WASHINGTON — Boeing and Airbus have plenty of concepts for future commercial aircraft on the drawing board, but so does a Manassas, Virginia, company.
Aurora Flight Sciences, which develops manned and unmanned flight technology, has been awarded a six-month, $2.9 million NASA contract to continue development of its D8 aircraft, a subsonic commercial airliner that is a candidate for NASA’s X-plane program.
Aurora says the D8 concept would be more than 50 percent more fuel-efficient than current commercial aircraft. It moves away from the classic tube-and-wing design, making use of what it calls Boundary Layer Ingestion, high bypass ratio engines and light, composite materials.

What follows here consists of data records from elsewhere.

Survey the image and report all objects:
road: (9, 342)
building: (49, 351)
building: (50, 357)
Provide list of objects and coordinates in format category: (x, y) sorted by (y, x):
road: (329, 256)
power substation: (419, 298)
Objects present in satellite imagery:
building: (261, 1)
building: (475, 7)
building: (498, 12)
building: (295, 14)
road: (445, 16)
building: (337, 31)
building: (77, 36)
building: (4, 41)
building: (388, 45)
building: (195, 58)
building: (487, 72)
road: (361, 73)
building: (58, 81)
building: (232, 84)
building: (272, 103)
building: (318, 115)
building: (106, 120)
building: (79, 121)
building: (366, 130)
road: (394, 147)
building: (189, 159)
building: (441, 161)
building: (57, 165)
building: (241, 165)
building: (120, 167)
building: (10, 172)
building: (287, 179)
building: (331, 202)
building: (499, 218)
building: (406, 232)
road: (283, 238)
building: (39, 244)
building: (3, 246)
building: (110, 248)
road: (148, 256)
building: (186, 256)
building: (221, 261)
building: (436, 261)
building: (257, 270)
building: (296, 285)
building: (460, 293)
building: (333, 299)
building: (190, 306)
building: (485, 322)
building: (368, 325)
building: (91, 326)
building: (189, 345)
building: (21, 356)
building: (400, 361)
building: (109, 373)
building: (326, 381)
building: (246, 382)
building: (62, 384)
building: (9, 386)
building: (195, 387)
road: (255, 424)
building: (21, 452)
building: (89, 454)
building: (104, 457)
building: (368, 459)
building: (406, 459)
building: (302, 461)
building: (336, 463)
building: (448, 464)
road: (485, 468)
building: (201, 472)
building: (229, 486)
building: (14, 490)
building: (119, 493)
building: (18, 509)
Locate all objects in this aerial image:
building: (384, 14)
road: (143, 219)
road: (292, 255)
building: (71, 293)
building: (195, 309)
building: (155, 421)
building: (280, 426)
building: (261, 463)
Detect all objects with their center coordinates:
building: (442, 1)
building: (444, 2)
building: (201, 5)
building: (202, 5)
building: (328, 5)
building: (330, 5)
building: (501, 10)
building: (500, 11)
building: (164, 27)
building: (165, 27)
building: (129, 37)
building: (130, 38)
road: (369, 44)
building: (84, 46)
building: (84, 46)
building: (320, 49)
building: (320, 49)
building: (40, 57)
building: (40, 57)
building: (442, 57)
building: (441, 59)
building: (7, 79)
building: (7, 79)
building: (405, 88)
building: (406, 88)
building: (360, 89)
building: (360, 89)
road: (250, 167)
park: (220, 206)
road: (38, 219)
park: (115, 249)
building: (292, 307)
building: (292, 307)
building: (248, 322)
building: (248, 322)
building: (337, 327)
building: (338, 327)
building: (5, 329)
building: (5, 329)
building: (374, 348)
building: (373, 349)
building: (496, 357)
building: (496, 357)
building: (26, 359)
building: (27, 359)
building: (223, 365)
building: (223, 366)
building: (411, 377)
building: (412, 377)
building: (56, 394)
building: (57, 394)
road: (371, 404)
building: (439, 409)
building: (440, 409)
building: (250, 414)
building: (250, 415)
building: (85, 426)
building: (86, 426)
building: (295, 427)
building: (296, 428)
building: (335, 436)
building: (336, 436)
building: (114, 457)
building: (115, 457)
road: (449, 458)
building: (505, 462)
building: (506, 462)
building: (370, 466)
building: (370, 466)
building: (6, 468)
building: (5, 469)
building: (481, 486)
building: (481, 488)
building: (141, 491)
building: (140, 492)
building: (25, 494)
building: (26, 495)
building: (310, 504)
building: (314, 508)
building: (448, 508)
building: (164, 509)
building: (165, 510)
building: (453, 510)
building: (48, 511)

The design also reduces noise and emissions.
In 2009, Aurora, MIT and Pratt & Witney were awarded a contract to study technologies and designs for commercial aircraft that could enter service by the 2030s.
In 2015, the FAA chose the D8 design development under a program called Continuous Lower Energy, Emissions and Noise Program, or CLEAN II.
Aurora will now move forward with its design and testing stage that could ultimately lead to a flight demonstrator.
NASA intends to flight test a series of X-planes that demonstrate significant reductions in fuel consumption and noise and air quality improvements. The new award for Aurora makes the D8 a possible X-plane candidate.
Aurora is based in Manassas, but has production facilities in Bridgeport, West Virginia and Columbus, Miss., and research and development centers in Cambridge, Mass.; Dayton, Ohio; and Mountain View, Calif.
It also has a European office in Lucerne, Switzerland.
Earlier this year, the company won an $89 million DARPA contract to build a demonstrator aircraft for its vertical takeoff and landing experimental plane.
Also this year, its Orion unmanned aircraft broke the world flight endurance record with an 80-hour flight.